Consigne
Recopiez fidèlement le passage de l'article sur le référendum kurde, depuis « La nouvelle est » jusqu'à « ou moins d'intensité. ».

Extrait du texte
**********
La nouvelle est passée presque inaperçue, tant les Libanais sont pris par leurs problèmes internes qui s'accumulent sans qu'aucun ne soit réellement réglé. Le référendum organisé dans le Kurdistan irakien, qui a abouti à un vote massif en faveur de l'indépendance, est pourtant un développement majeur dans la région. Certains y voient le début du changement des cartes des pays du Proche-Orient, d'autres les prémices de la naissance d'un « second Israël » avec tous les problèmes ethniques et religieux que cela risque d'entraîner, sachant que depuis près de 70 ans, le problème causé par la création de l'État d'Israël n'a pas encore été réglé et continue de provoquer un état de guerre sans fin avec plus ou moins d'intensité.
Des sources proches du Hezbollah ne cachent pas le fait que ce parti suit avec attention les développements dans la zone kurde, y voyant une nouvelle phase du plan « américano-israélien » pour démembrer la région, après l'échec du projet de renverser le régime syrien pour soit diviser la Syrie, soit y installer un régime faible prêt à faire la paix avec Israël et à couper ainsi la profondeur géographique et politique qui relie l'Iran au Hezbollah à travers la Syrie et l'Irak. Selon ces mêmes sources, les Américains n'acceptent pas d'essuyer des revers dans la région et, alors que la guerre n'est pas encore terminée en Syrie, ils préparent déjà le prochain coup, en encourageant en douce les Kurdes. Pour ces mêmes sources, les Kurdes d'Irak n'auraient jamais osé organiser le référendum sur l'indépendance s'ils ne bénéficiaient pas de l'appui discret de l'administration américaine, qui officiellement condamne ce processus, mais en réalité y est favorable. Selon les sources proches du Hezbollah, même si le processus est encore à ses débuts, il suffit déjà à créer des problèmes dans l'ensemble de la région. De fait, le gouvernement central irakien, qui n'est pas encore suffisamment solide, est ébranlé, alors qu'un véritable branle-bas de combat a eu lieu en Iran et en Turquie contre le projet d'un État kurde en Irak. Les mesures de rétorsion commencent à être prises et un véritable blocus s'annonce, sachant que les zones kurdes sont reliées entre elles, mais sont, au final, géographiquement encerclées par les États qui se partagent leur contrôle.
La démarche des Kurdes d'Irak est donc venue mélanger de nouveau les cartes régionales qui semblaient plus ou moins se stabiliser. Le référendum et ses conséquences sont ainsi perçus, selon les sources proches du Hezbollah, comme un coup porté au plan conçu et qui commençait à être exécuté en Syrie, à travers les rencontres d'Astana. C'est d'autant plus vrai que le seul allié déclaré des Kurdes c'est aujourd'hui l'administration américaine, alors que l'allié non déclaré est Israël. Les Israéliens sont en effet bien implantés dans le Kurdistan irakien, notamment à Erbil, et l'émergence d'un État kurde indépendant va forcément pousser Israël à s'allier avec lui contre les Arabes, les Turcs et les Iraniens. Ce qui serait de nature à réduire la pression sur Israël, considéré jusque-là comme le seul État étranger à la région, tout en lui permettant ouvertement de rompre son isolement. En même temps, cette démarche crée un nouveau foyer de tension régionale, qui détourne l'attention du conflit israélo-palestinien, tout en suscitant une probable contagion kurde en Iran et en Turquie, laquelle pourrait déstabiliser ces pays.
**********
Lignes de données
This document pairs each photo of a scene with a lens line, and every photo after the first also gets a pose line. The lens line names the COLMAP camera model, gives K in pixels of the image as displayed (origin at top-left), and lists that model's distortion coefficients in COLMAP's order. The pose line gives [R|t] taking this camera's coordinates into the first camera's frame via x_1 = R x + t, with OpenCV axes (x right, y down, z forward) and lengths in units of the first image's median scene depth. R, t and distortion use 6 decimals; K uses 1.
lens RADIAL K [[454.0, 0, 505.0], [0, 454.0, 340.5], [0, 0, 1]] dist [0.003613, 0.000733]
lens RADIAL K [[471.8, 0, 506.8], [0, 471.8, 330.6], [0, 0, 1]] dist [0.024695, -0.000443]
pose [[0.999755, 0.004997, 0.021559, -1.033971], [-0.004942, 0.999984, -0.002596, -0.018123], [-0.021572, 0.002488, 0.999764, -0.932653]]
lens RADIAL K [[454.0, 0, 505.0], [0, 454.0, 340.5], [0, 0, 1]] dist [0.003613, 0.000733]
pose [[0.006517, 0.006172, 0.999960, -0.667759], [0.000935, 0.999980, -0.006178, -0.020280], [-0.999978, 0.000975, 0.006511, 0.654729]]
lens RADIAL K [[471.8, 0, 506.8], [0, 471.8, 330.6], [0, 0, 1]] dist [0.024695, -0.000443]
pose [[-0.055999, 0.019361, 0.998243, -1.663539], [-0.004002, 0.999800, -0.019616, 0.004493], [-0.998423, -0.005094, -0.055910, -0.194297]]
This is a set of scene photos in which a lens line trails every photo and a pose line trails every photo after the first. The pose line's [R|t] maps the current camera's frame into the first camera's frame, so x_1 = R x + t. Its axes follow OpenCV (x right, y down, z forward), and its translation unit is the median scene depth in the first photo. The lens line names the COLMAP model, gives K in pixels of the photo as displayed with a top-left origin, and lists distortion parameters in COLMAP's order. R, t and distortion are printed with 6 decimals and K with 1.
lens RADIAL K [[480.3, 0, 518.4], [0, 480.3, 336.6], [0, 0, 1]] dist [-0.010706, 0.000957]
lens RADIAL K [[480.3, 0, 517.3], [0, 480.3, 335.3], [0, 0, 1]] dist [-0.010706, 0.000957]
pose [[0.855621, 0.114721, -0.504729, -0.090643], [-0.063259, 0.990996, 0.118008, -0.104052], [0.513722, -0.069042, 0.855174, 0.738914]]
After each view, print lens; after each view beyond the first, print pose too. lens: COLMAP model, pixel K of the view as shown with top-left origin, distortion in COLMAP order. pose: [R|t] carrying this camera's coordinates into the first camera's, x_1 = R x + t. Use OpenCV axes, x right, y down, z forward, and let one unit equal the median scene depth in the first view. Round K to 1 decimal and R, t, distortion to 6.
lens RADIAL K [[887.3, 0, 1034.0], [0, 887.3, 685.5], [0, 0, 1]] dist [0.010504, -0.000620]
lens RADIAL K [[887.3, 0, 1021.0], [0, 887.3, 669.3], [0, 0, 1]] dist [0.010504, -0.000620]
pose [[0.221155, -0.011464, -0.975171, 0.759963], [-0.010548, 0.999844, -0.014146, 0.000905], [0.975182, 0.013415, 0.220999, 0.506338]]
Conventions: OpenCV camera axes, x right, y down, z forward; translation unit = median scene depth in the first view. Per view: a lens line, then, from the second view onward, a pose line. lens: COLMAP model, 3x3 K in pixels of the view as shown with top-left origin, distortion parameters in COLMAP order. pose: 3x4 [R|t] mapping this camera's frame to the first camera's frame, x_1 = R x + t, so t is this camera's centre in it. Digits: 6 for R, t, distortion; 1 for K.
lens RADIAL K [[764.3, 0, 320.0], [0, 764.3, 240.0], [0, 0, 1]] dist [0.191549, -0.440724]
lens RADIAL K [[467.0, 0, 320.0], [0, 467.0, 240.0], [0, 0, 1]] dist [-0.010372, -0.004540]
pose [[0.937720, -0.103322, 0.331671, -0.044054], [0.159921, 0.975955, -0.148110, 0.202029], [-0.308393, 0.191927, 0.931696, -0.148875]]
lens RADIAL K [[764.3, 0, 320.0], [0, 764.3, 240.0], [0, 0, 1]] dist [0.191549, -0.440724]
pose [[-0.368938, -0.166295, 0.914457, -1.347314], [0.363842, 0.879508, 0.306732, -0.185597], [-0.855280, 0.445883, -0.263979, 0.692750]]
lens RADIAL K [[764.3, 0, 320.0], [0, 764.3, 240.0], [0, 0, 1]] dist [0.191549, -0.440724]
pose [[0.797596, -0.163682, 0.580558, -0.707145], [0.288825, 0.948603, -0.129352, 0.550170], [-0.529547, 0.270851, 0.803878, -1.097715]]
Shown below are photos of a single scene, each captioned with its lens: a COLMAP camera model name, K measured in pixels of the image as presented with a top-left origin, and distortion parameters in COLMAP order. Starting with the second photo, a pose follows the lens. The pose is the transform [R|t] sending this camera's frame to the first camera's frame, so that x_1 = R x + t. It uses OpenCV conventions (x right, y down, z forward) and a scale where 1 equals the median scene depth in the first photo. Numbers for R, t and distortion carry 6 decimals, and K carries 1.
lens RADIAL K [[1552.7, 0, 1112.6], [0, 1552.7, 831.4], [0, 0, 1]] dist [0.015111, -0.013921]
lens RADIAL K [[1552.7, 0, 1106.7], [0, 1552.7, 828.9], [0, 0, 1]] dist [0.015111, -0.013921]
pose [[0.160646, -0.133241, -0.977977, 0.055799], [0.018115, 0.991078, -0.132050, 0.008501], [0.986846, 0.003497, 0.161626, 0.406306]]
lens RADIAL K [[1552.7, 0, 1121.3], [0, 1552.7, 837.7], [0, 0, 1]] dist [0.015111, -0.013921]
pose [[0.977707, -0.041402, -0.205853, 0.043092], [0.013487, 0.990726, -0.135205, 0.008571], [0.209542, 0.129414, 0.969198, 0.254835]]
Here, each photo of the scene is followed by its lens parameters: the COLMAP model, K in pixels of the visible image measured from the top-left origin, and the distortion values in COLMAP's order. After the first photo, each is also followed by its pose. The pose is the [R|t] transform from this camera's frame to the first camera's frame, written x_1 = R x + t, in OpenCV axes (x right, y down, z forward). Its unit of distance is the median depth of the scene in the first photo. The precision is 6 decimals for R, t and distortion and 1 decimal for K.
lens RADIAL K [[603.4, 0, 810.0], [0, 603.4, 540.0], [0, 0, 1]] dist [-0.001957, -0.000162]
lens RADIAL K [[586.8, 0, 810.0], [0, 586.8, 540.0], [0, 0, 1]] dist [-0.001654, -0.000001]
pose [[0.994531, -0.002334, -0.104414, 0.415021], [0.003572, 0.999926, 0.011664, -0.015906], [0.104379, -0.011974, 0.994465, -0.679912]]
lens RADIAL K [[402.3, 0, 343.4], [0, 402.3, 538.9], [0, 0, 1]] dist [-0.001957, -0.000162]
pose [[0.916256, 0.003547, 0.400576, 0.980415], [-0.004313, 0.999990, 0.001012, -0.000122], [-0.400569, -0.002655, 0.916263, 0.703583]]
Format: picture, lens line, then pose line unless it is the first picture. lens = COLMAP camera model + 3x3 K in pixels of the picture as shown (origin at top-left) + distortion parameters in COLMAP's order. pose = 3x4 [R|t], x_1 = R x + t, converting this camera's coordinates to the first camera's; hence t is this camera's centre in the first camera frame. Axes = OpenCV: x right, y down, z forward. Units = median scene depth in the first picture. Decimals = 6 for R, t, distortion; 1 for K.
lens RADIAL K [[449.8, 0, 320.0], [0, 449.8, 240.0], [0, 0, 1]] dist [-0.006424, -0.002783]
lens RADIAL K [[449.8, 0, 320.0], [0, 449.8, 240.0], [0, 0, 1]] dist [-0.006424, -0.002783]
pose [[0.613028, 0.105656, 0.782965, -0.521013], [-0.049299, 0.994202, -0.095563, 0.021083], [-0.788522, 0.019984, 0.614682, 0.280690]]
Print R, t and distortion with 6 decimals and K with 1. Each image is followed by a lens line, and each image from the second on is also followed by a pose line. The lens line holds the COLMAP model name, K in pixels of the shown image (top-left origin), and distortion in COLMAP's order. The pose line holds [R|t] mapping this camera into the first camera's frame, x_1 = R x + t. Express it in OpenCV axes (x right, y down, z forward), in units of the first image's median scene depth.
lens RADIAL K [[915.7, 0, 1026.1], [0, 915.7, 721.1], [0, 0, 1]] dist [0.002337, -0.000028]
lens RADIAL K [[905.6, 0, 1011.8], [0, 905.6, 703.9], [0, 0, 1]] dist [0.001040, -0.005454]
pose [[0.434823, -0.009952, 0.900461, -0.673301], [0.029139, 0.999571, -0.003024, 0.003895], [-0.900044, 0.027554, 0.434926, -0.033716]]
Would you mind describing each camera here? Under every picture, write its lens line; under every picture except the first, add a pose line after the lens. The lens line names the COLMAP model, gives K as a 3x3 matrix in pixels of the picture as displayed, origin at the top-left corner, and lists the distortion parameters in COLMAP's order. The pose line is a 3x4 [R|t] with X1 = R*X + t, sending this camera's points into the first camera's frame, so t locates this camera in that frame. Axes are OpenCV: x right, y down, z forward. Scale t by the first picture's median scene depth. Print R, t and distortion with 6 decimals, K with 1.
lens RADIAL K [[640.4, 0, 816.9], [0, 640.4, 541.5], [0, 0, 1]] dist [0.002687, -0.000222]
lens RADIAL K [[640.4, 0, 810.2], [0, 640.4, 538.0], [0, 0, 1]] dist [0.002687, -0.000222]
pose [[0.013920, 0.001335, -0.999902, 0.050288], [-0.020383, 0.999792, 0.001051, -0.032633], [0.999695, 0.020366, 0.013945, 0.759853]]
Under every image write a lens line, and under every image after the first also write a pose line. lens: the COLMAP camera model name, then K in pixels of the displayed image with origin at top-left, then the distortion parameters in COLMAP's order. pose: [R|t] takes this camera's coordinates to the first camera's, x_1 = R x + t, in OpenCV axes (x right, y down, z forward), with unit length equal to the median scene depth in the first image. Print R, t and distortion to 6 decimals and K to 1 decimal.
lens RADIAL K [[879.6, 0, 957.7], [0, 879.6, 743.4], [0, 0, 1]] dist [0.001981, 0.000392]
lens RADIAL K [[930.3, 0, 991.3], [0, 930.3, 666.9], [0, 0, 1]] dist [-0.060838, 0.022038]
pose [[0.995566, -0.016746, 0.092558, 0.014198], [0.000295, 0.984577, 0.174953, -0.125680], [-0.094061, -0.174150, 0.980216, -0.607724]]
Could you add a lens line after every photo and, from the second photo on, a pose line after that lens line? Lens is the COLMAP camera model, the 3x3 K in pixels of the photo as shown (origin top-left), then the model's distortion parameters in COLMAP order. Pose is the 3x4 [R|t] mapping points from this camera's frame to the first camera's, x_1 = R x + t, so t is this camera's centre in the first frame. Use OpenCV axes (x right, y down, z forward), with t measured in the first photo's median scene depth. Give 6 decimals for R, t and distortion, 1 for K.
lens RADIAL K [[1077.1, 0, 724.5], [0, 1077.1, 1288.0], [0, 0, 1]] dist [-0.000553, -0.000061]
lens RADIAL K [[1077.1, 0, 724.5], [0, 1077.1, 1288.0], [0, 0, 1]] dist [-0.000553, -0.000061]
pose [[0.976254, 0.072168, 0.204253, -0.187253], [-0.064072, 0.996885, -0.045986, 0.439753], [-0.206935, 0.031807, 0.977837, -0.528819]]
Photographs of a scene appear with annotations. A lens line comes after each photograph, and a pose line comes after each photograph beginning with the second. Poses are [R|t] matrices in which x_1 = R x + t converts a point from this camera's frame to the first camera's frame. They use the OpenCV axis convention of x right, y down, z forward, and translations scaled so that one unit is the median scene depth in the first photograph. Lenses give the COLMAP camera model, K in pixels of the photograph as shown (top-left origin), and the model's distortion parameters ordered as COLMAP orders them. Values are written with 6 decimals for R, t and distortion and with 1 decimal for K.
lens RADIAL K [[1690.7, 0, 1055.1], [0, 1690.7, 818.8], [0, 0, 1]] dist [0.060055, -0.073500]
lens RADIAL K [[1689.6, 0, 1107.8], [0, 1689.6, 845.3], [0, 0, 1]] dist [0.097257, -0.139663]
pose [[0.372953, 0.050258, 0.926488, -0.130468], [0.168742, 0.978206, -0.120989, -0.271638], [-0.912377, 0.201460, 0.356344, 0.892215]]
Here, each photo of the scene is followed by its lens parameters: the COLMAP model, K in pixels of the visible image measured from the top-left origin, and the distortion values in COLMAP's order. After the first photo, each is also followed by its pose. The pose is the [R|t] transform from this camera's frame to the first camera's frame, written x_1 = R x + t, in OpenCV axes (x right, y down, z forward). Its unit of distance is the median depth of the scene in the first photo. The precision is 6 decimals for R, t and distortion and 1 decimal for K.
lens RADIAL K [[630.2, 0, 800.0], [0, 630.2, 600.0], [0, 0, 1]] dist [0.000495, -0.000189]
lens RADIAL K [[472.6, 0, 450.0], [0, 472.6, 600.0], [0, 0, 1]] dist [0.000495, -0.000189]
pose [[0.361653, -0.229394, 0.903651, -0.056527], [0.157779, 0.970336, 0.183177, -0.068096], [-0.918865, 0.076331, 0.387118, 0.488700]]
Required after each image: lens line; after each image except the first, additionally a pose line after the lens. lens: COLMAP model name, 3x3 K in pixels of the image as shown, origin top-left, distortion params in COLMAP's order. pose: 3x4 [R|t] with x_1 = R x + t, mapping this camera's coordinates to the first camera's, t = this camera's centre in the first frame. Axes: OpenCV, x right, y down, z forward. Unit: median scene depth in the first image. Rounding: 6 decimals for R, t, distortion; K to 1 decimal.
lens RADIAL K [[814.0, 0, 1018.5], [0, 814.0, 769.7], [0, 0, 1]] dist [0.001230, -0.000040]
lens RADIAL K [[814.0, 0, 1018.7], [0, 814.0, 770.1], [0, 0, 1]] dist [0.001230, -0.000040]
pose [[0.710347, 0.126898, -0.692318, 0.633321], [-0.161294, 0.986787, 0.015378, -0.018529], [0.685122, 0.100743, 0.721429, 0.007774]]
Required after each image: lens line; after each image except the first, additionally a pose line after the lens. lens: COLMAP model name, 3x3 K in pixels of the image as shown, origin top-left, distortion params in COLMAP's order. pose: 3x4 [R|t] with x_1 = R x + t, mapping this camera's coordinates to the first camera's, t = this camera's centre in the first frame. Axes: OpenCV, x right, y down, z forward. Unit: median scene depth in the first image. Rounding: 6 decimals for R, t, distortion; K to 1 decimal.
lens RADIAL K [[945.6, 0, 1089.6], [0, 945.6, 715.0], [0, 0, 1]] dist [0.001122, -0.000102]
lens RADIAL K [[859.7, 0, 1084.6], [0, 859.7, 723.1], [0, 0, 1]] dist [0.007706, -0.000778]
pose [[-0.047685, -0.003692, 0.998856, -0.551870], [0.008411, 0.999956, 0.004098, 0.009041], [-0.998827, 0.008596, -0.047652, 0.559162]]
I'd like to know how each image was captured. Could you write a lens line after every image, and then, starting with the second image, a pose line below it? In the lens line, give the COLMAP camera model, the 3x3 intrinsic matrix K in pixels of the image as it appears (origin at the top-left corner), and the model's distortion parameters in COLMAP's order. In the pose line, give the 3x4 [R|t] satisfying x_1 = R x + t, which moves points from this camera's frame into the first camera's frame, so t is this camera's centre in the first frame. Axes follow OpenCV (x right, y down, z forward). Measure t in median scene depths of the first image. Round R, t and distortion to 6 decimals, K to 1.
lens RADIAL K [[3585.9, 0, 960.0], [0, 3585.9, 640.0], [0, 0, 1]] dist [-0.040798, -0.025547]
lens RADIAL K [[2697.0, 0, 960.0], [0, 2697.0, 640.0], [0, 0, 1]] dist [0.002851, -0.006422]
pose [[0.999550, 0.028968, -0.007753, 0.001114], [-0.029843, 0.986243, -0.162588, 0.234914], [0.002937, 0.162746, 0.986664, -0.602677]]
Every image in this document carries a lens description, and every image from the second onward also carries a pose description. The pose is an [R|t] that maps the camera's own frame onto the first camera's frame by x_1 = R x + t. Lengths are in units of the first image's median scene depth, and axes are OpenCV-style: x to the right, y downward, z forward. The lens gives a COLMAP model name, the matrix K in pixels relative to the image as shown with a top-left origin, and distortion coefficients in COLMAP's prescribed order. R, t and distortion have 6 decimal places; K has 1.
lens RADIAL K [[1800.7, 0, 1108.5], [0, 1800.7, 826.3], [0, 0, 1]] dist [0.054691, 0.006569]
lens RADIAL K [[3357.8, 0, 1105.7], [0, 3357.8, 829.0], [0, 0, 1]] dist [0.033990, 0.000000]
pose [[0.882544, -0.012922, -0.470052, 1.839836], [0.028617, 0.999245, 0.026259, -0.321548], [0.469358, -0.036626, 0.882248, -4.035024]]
**********
Réponse
La nouvelle est passée presque inaperçue, tant les Libanais sont pris par leurs problèmes internes qui s'accumulent sans qu'aucun ne soit réellement réglé. Le référendum organisé dans le Kurdistan irakien, qui a abouti à un vote massif en faveur de l'indépendance, est pourtant un développement majeur dans la région. Certains y voient le début du changement des cartes des pays du Proche-Orient, d'autres les prémices de la naissance d'un « second Israël » avec tous les problèmes ethniques et religieux que cela risque d'entraîner, sachant que depuis près de 70 ans, le problème causé par la création de l'État d'Israël n'a pas encore été réglé et continue de provoquer un état de guerre sans fin avec plus ou moins d'intensité.